We were seated at an old picnic table next to what looked like a construction zone. I was facing a weathered wall with white siding, from which hung a grubby banner advertising Bacardi. People around us were drinking draft beer out of semi-transparent, 12-ounce plastic cups. The scene provoked my companion to flashback to the college keg parties of his misspent young adulthood.
On a trip to the foul-smelling bathroom (flushless urinals have their drawbacks, too) I noted that the indoor seating offered views equally as dismal – in this case, a TV tuned to Fox News.
We tried to make the best of this situation, figuring we’d order some beers and some of the less expensive options on the menu. Our attentive waitress reeled off a decently diverse list of bottled beers, but Budweiser was not among them.
My iced tea complimented the fried calamari appetizer ($8) quite nicely. The tender squid were encrusted in a cornmeal-based breading. The generous serving came with what was described on the menu as a “zippy” sauce. I never considered mayonnaise “zippy,” but the addition of something sweet to the sauce’s mayo base gave it some pep. This was, by far, the best dish of the evening.

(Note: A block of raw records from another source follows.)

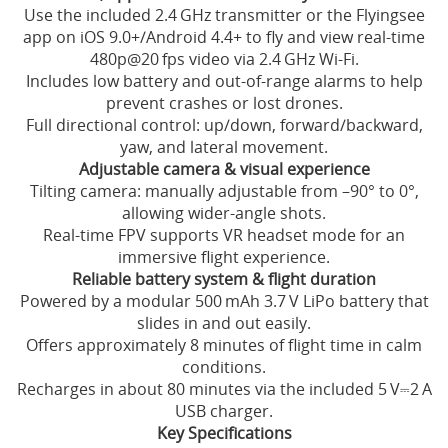
Use the included 2.4 GHz transmitter or the Flyingsee
app on iOS 9.0+/Android 4.4+ to fly and view real-time
480p@20 fps video via 2.4 GHz Wi‑Fi.
Includes low battery and out‑of‑range alarms to help
prevent crashes or lost drones.
Full directional control: up/down, forward/backward,
yaw, and lateral movement.
Adjustable camera & visual experience
Tilting camera: manually adjustable from –90° to 0°,
allowing wider-angle shots.
Real-time FPV supports VR headset mode for an
immersive flight experience.
Reliable battery system & flight duration
Powered by a modular 500 mAh 3.7 V LiPo battery that
slides in and out easily.
Offers approximately 8 minutes of flight time in calm
conditions.
Recharges in about 80 minutes via the included 5 V⎓2 A
USB charger.
Key Specifications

The ingredients in The Porthole’s quesadilla ($9) change according to “the chef’s whim,” the menu says. I pictured the chef, in a fit of whimsy, tacking two bucks onto the price of what this standard pub grub should cost.
We figured the chef wasn’t in a very whimsical mood that day when we were told the quesadilla was spinach, tomato and feta. This dish was OK, but the portion was rather small. It was accompanied by a small container of not-so-fresh salsa, which I decided was not coming into contact with the quesadilla.
The third item was the perfect example of the conundrum The Porthole now poses: the haddock sandwich on focaccia ($7), a misbegotten attempt to upscale a waterfront staple.
Battered and lightly fried, the haddock filet was a generous, tender, flakey portion, but it was served on very plain, and very thick, focaccia bread. When this dish arrived, I thought the focaccia was actually cornbread – so little did it resemble the classic, flattish, salty, seasoned bread I love.
The beer prices added insult to injury. Four bucks for a bottle of Molson Canadian is bad enough, but four bucks for a 12-ounce Shipyard draft served in a plastic keg cup is criminal.
The pretentious menu and beer prices don’t fit this unpretentious restaurant. Locals will not frequent this place; tourists will not return. I won’t be back, either, at least until the owners go back to the drawing board and come up with a menu more befitting the character of their establishment – in a word, something cheap.
— Mort Viande
The Porthole is open Mon.-Sat. at 7 a.m., Sun. at 8 a.m., and stays open through normal dinner hours. Additional evening hours of operation are changing as the weather cools. Call ahead if, against the advice of this review, you plan to visit for drinks after 8 p.m.